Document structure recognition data
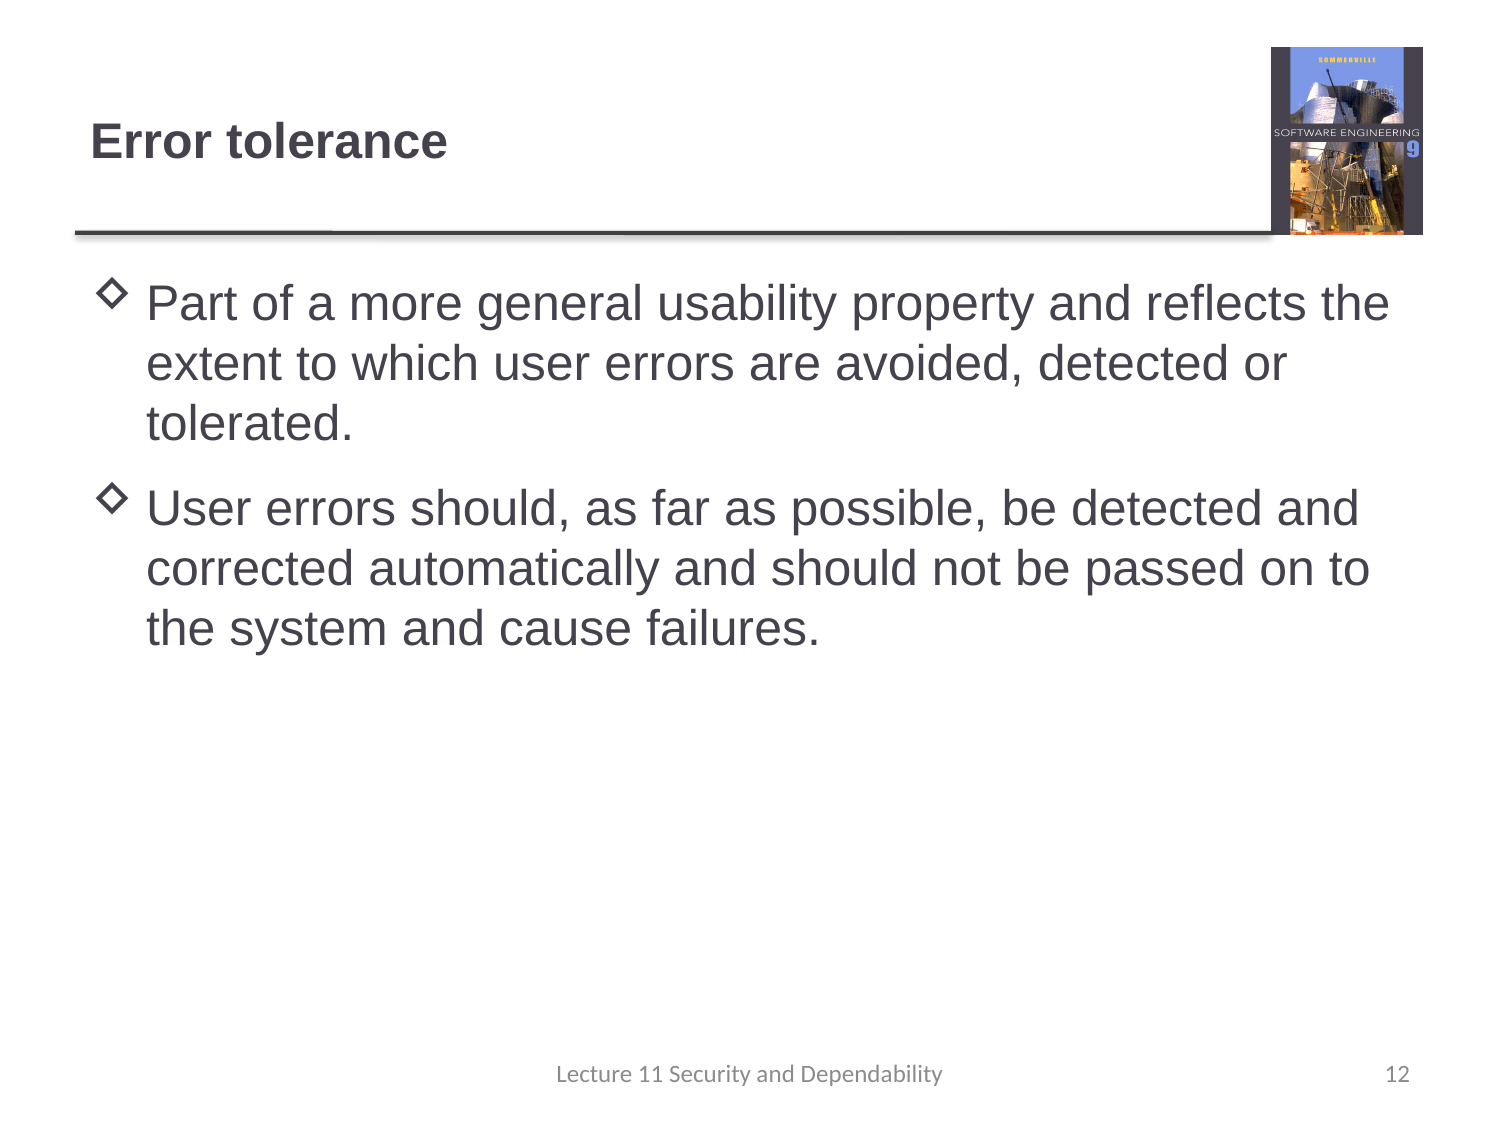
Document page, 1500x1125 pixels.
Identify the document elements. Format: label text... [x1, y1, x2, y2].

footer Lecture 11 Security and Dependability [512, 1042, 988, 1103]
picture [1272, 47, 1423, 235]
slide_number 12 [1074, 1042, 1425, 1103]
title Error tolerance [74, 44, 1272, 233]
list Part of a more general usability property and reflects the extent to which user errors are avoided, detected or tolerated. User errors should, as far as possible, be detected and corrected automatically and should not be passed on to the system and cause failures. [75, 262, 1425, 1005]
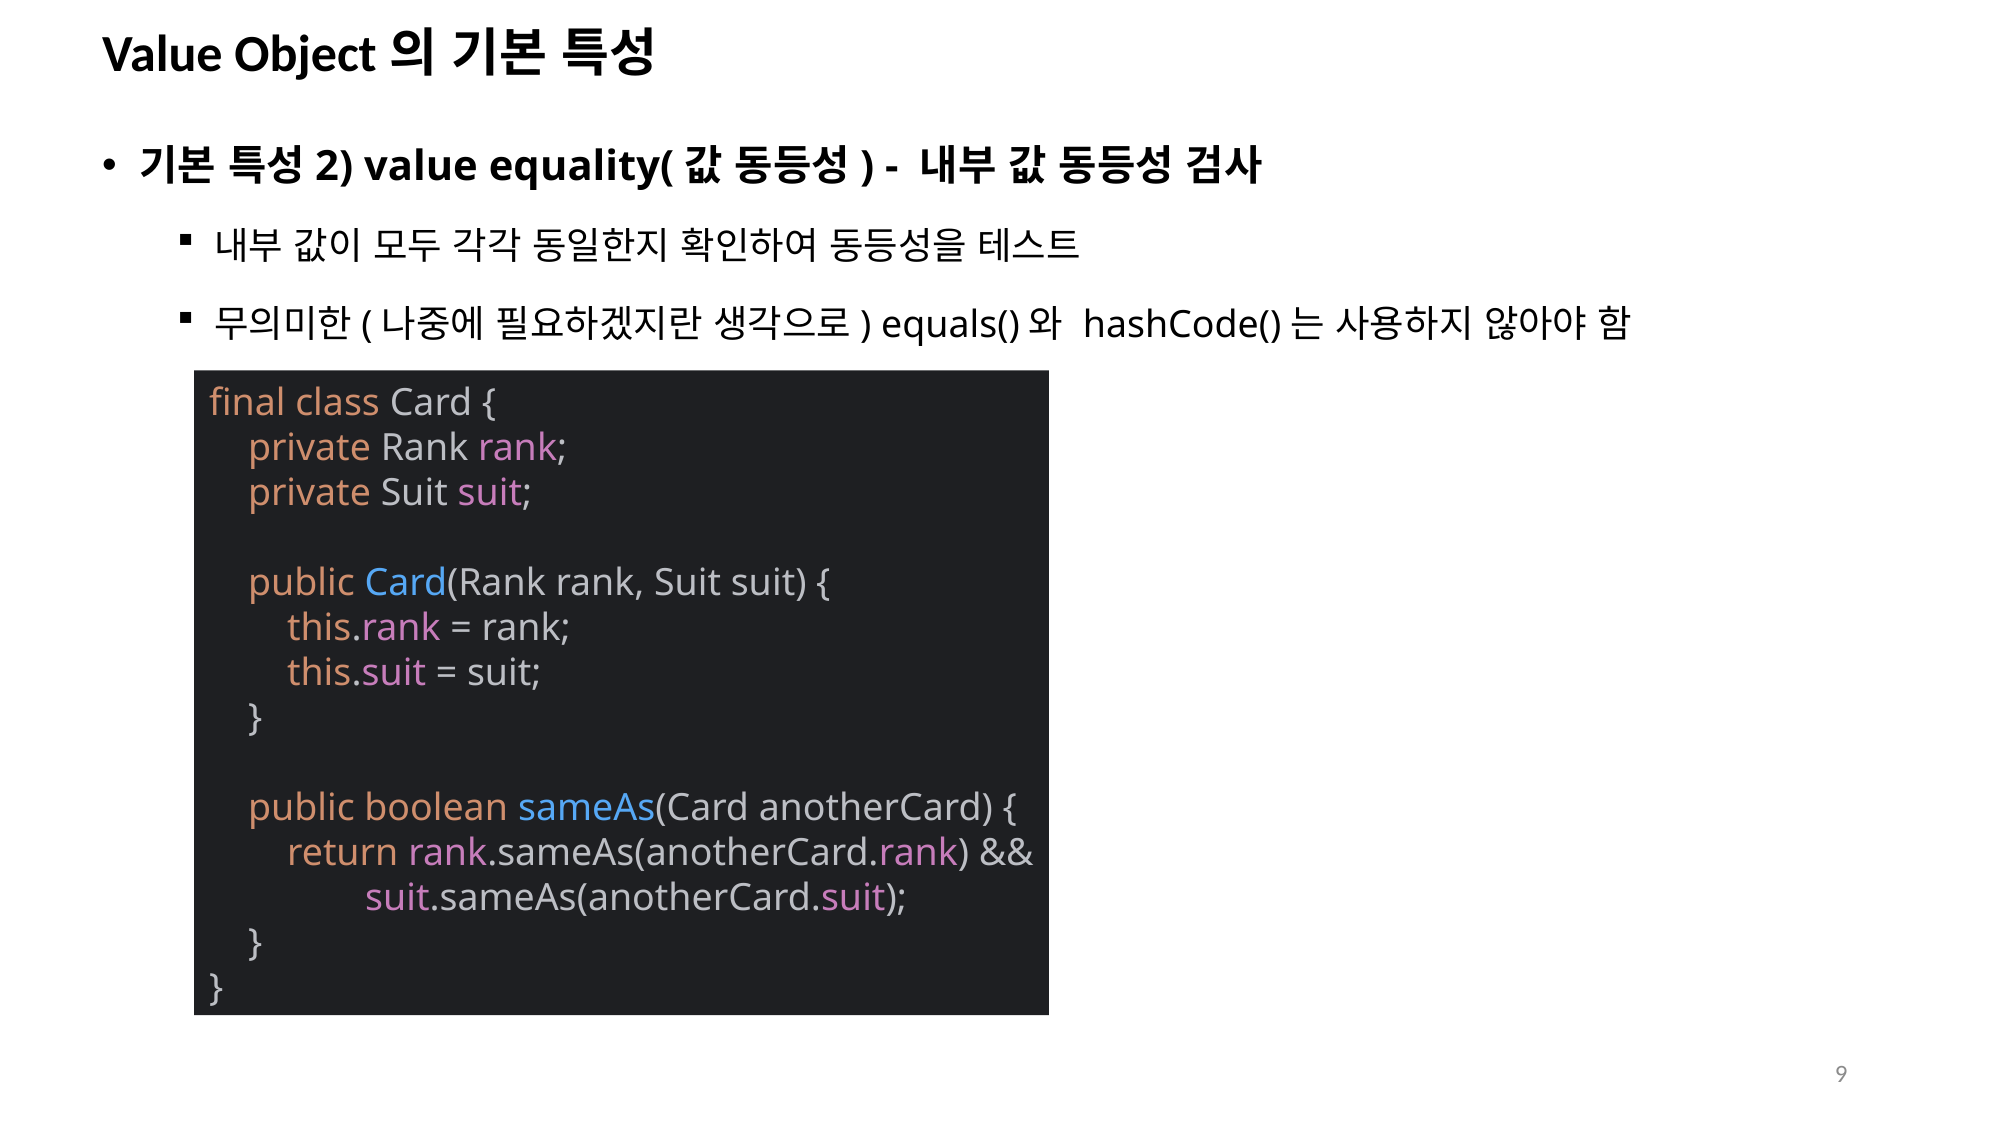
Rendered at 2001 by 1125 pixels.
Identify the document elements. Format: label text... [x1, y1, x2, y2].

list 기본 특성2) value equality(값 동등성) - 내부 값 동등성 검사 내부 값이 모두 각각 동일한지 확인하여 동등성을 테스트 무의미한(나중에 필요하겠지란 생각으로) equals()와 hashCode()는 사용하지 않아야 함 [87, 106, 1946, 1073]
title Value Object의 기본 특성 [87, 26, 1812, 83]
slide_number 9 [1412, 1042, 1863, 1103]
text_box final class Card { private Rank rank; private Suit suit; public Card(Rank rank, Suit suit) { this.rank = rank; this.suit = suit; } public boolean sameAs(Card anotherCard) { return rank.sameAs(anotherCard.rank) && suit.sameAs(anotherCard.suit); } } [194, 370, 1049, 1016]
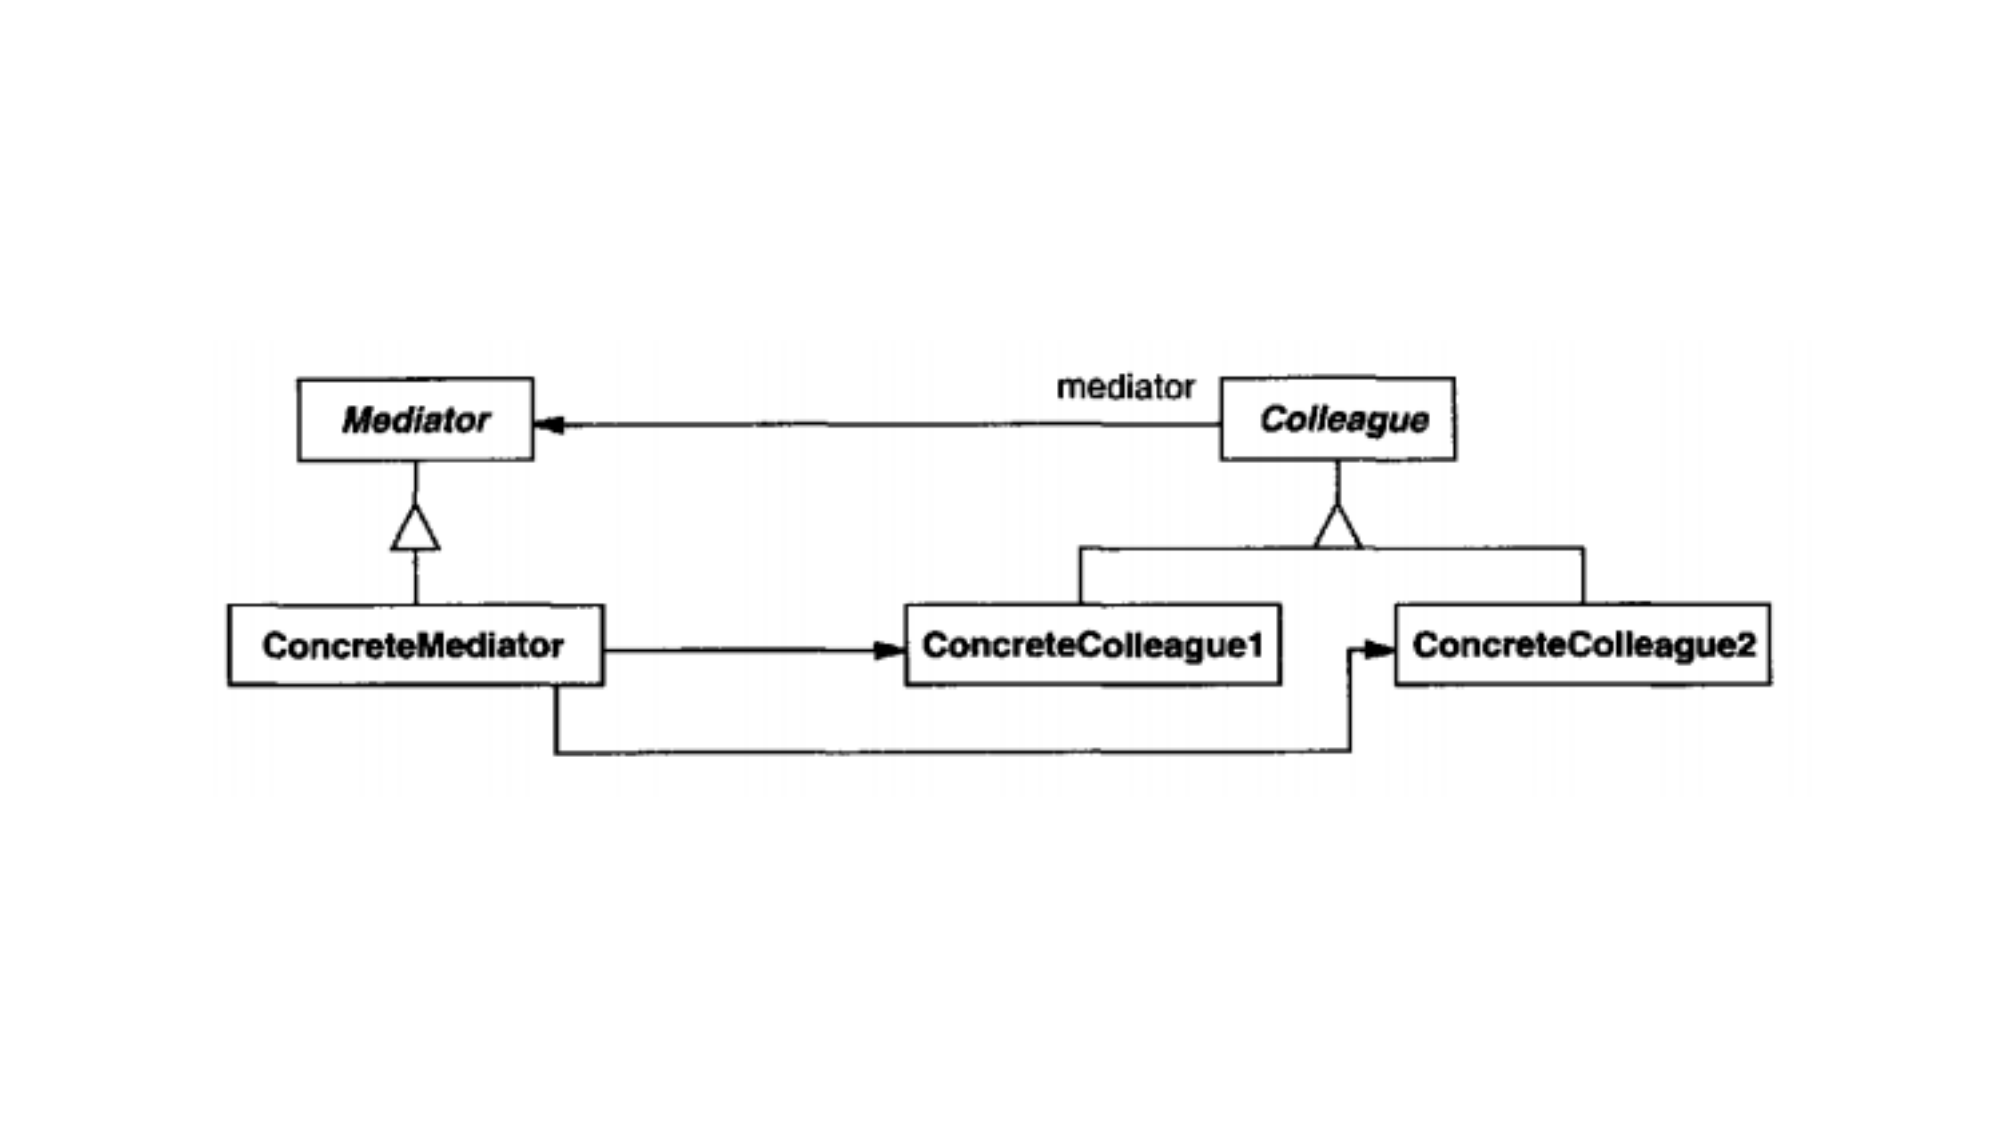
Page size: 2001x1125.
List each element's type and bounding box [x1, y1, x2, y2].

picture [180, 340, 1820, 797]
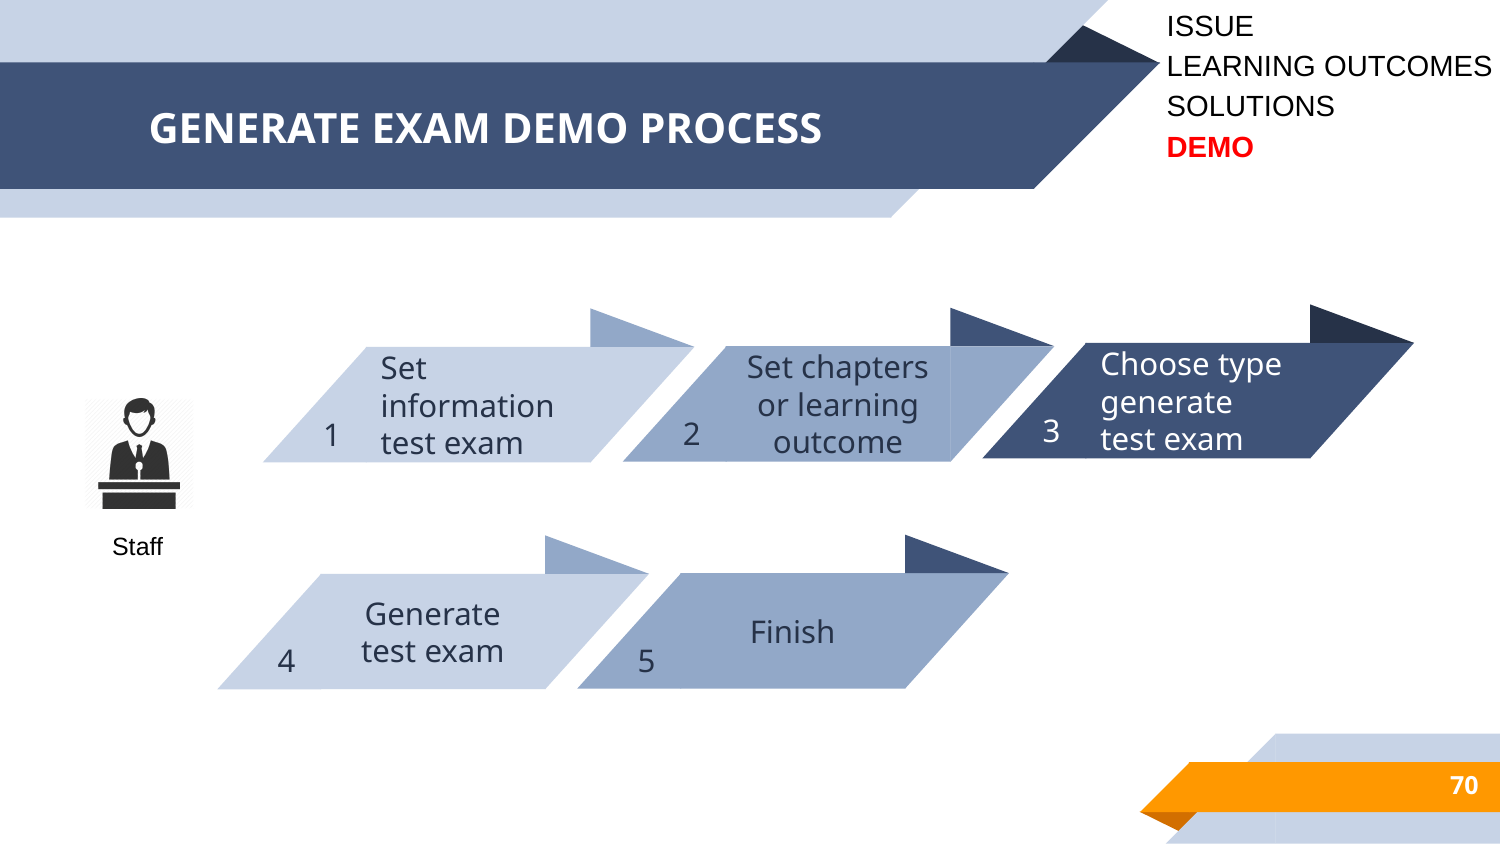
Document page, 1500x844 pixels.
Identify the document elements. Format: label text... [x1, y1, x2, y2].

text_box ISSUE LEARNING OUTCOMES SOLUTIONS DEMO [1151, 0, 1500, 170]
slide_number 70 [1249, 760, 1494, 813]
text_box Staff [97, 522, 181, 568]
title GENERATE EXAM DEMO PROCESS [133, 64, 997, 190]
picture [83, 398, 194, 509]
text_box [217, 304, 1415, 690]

--- PROBLEM DETAILS ---
Filter the records above and copy every line that contains the word "pixels".

--- EXPECTED OUTPUT ---
Document page, 1500x1125 pixels.
Rendered at 2001 by 1125 pixels.
Document page, 1500x844 pixels.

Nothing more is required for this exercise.